For Medicare beneficiaries, the practical implications of the rollback are significant. Without mid-year notices, many enrollees may remain unaware of supplemental benefits they have earned but never used. Without health equity analyses, vulnerable populations — including dually eligible individuals and people with disabilities — may face compounding disadvantages in accessing care.

Targeting of vulnerable populations, including individuals who are dually eligible for Medicare and Medicaid, remains a concern among patient advocates.

What Comes Next

This decision significantly constrains CMS’s ability to address marketing misconduct through regulation. More comprehensive reforms may require Congressional action. Until then, beneficiaries must navigate the marketplace with greater caution.

Agents and brokers, for their part, still face scrutiny.

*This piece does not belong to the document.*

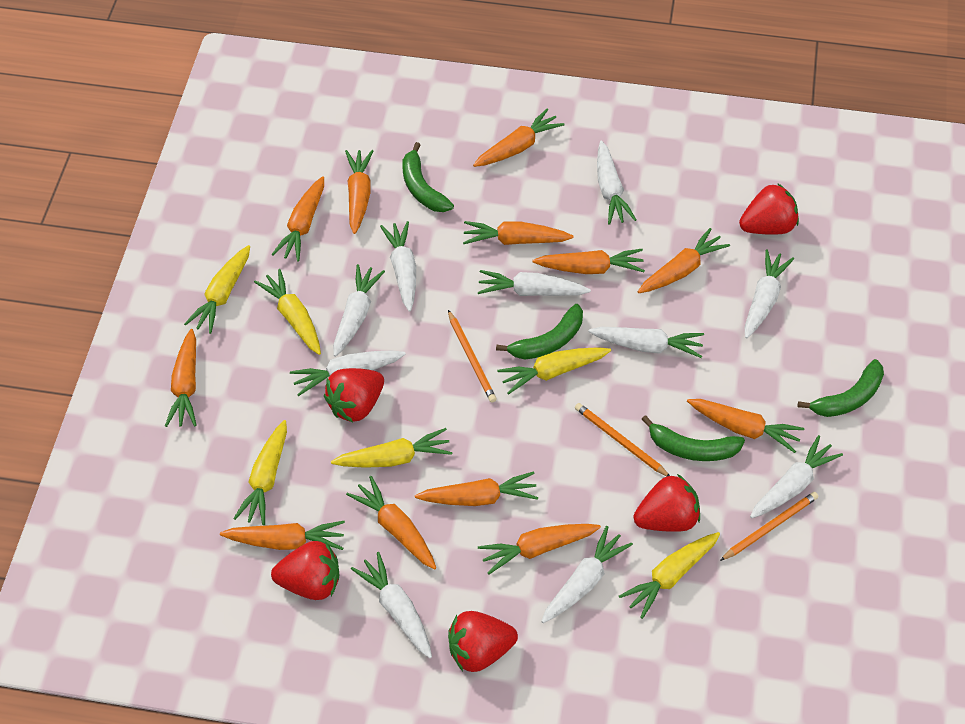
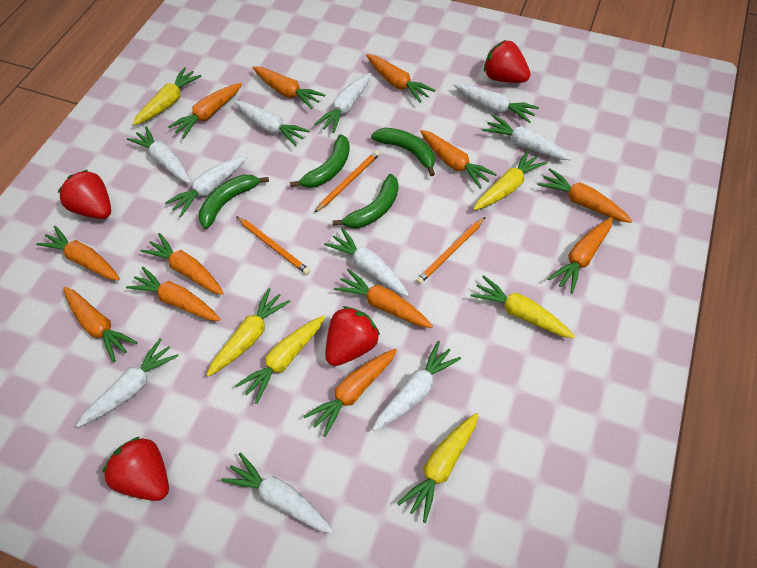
red strawberry: 5 -> 4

Improper broker arrangements were identified as a 2025 focus area by the whistleblower bar and the US Department of Justice. Compliance remains critical even as formal regulations are loosened.

Conclusion

The CMS final rule for Contract Year 2027 marks a sharp pivot away from the marketing oversight and consumer protection reforms that defined the Biden years. Insurers won higher payment rates, simpler star ratings, and fewer marketing restrictions. Health equity requirements were stripped out. A federal court had already set the stage by vacating key broker compensation rules in 2025. Together, these developments represent a major win for the Medicare Advantage industry — and a significant rollback of protections for the millions of Americans who depend on these plans.

Whether Congress steps in to fill the regulatory void remains to be seen.